The report uses more than a little conjecture and assumption to attack Roche and the Avalanche developers, even beyond the already firm statements made by Roche in the hidden camera video. The whistleblowers attack Roche for his LinkedIn account listing the New York City area as his location even though he’s now based in Miami after moving “for tax purposes,” according to leaked video. Of course, not updating one’s LinkedIn isn’t a crime or some evidence for cover up, though his page does not list his affiliation with Ava Labs, which the report denotes is evidence that Roche Freedman tries to pretend they’re not affiliated with the Avalanche devs all while hurting competitors. Roche said in the video that he moved into a co-working space with Ava Labs back in August, 2019 when he first formed his firm.

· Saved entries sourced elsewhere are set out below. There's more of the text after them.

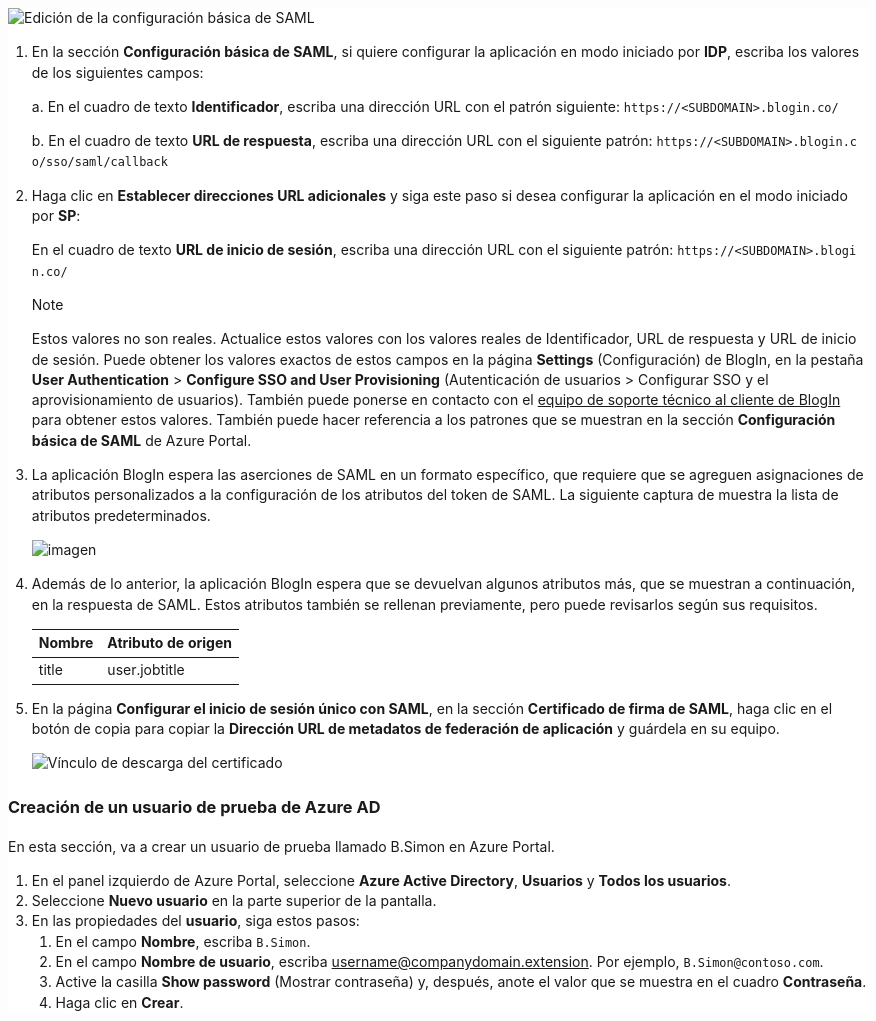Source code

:    ![Edición de la configuración básica de SAML](common/edit-urls.png)

1. En la sección **Configuración básica de SAML**, si quiere configurar la aplicación en modo iniciado por **IDP**, escriba los valores de los siguientes campos:

    a. En el cuadro de texto **Identificador**, escriba una dirección URL con el patrón siguiente: `https://<SUBDOMAIN>.blogin.co/`

    b. En el cuadro de texto **URL de respuesta**, escriba una dirección URL con el siguiente patrón: `https://<SUBDOMAIN>.blogin.co/sso/saml/callback`

1. Haga clic en **Establecer direcciones URL adicionales** y siga este paso si desea configurar la aplicación en el modo iniciado por **SP**:

    En el cuadro de texto **URL de inicio de sesión**, escriba una dirección URL con el siguiente patrón: `https://<SUBDOMAIN>.blogin.co/`

    > [!NOTE]
    > Estos valores no son reales. Actualice estos valores con los valores reales de Identificador, URL de respuesta y URL de inicio de sesión. Puede obtener los valores exactos de estos campos en la página **Settings** (Configuración) de BlogIn, en la pestaña **User Authentication** > **Configure SSO and User Provisioning** (Autenticación de usuarios > Configurar SSO y el aprovisionamiento de usuarios). También puede ponerse en contacto con el [equipo de soporte técnico al cliente de BlogIn](mailto:support@blogin.co) para obtener estos valores. También puede hacer referencia a los patrones que se muestran en la sección **Configuración básica de SAML** de Azure Portal.

1. La aplicación BlogIn espera las aserciones de SAML en un formato específico, que requiere que se agreguen asignaciones de atributos personalizados a la configuración de los atributos del token de SAML. La siguiente captura de muestra la lista de atributos predeterminados.

    ![imagen](common/default-attributes.png)

1. Además de lo anterior, la aplicación BlogIn espera que se devuelvan algunos atributos más, que se muestran a continuación, en la respuesta de SAML. Estos atributos también se rellenan previamente, pero puede revisarlos según sus requisitos.
    
    | Nombre | Atributo de origen |
    | ------ | --------- |
    | title |user.jobtitle |
    

1. En la página **Configurar el inicio de sesión único con SAML**, en la sección **Certificado de firma de SAML**, haga clic en el botón de copia para copiar la **Dirección URL de metadatos de federación de aplicación** y guárdela en su equipo.

    ![Vínculo de descarga del certificado](common/copy-metadataurl.png)

### <a name="create-an-azure-ad-test-user"></a>Creación de un usuario de prueba de Azure AD

En esta sección, va a crear un usuario de prueba llamado B.Simon en Azure Portal.

1. En el panel izquierdo de Azure Portal, seleccione **Azure Active Directory**, **Usuarios** y **Todos los usuarios**.
1. Seleccione **Nuevo usuario** en la parte superior de la pantalla.
1. En las propiedades del **usuario**, siga estos pasos:
   1. En el campo **Nombre**, escriba `B.Simon`.  
   1. En el campo **Nombre de usuario**, escriba username@companydomain.extension. Por ejemplo, `B.Simon@contoso.com`.
   1. Active la casilla **Show password** (Mostrar contraseña) y, después, anote el valor que se muestra en el cuadro **Contraseña**.
   1. Haga clic en **Crear**.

The self-cannibalizing nature of established, centralized crypto companies is well-documented. The implosion of Three Arrows Capital, a former crypto hedge fund, has led to big financial problems for multiple projects. As much as whistleblowers called for “an industry where not everything is smoke and mirrors, and where they can trust other people’s integrity,” the report’s been met with both skepticism and support. According to CoinDesk, Changpeng Zhao, the loose-lipped CEO of Binance, tweeted, then deleted, “This is wild. Not sure if this is true, but assuming the videos are not deep fake… And of course Binance was a target. We are not even a competitor.”
This story is developing.
Update 07/29/22 at 2:30 p.m. and 5:00 p.m. ET: This post was updated to include a statement from Emin Gün Sirer and from Christen Ager-Hanssen.